*Exercise materials*
=== Section Start ===

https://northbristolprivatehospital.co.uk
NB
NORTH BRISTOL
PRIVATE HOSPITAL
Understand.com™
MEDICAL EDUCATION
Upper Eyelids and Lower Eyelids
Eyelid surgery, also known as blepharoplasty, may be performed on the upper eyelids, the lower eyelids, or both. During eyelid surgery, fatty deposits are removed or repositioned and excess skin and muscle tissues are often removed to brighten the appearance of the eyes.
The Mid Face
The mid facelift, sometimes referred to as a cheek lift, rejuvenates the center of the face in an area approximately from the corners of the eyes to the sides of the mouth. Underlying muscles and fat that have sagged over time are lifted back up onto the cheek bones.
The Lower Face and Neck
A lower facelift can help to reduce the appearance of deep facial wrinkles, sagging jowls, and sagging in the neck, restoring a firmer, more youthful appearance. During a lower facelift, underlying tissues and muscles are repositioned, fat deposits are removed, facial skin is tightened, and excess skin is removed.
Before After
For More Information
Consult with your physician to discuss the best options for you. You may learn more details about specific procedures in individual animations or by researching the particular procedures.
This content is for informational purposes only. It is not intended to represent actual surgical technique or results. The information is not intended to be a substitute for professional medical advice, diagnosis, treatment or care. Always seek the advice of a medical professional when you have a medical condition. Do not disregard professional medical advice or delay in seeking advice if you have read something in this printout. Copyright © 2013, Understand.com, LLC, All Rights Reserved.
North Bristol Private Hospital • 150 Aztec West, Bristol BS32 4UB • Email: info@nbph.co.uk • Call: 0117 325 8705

=== Section End ===

*What is required*
The full set of entries must be restated exactly, with none omitted.

*Final answer*
https://northbristolprivatehospital.co.uk
NB
NORTH BRISTOL
PRIVATE HOSPITAL
Understand.com™
MEDICAL EDUCATION
Upper Eyelids and Lower Eyelids
Eyelid surgery, also known as blepharoplasty, may be performed on the upper eyelids, the lower eyelids, or both. During eyelid surgery, fatty deposits are removed or repositioned and excess skin and muscle tissues are often removed to brighten the appearance of the eyes.
The Mid Face
The mid facelift, sometimes referred to as a cheek lift, rejuvenates the center of the face in an area approximately from the corners of the eyes to the sides of the mouth. Underlying muscles and fat that have sagged over time are lifted back up onto the cheek bones.
The Lower Face and Neck
A lower facelift can help to reduce the appearance of deep facial wrinkles, sagging jowls, and sagging in the neck, restoring a firmer, more youthful appearance. During a lower facelift, underlying tissues and muscles are repositioned, fat deposits are removed, facial skin is tightened, and excess skin is removed.
Before After
For More Information
Consult with your physician to discuss the best options for you. You may learn more details about specific procedures in individual animations or by researching the particular procedures.
This content is for informational purposes only. It is not intended to represent actual surgical technique or results. The information is not intended to be a substitute for professional medical advice, diagnosis, treatment or care. Always seek the advice of a medical professional when you have a medical condition. Do not disregard professional medical advice or delay in seeking advice if you have read something in this printout. Copyright © 2013, Understand.com, LLC, All Rights Reserved.
North Bristol Private Hospital • 150 Aztec West, Bristol BS32 4UB • Email: info@nbph.co.uk • Call: 0117 325 8705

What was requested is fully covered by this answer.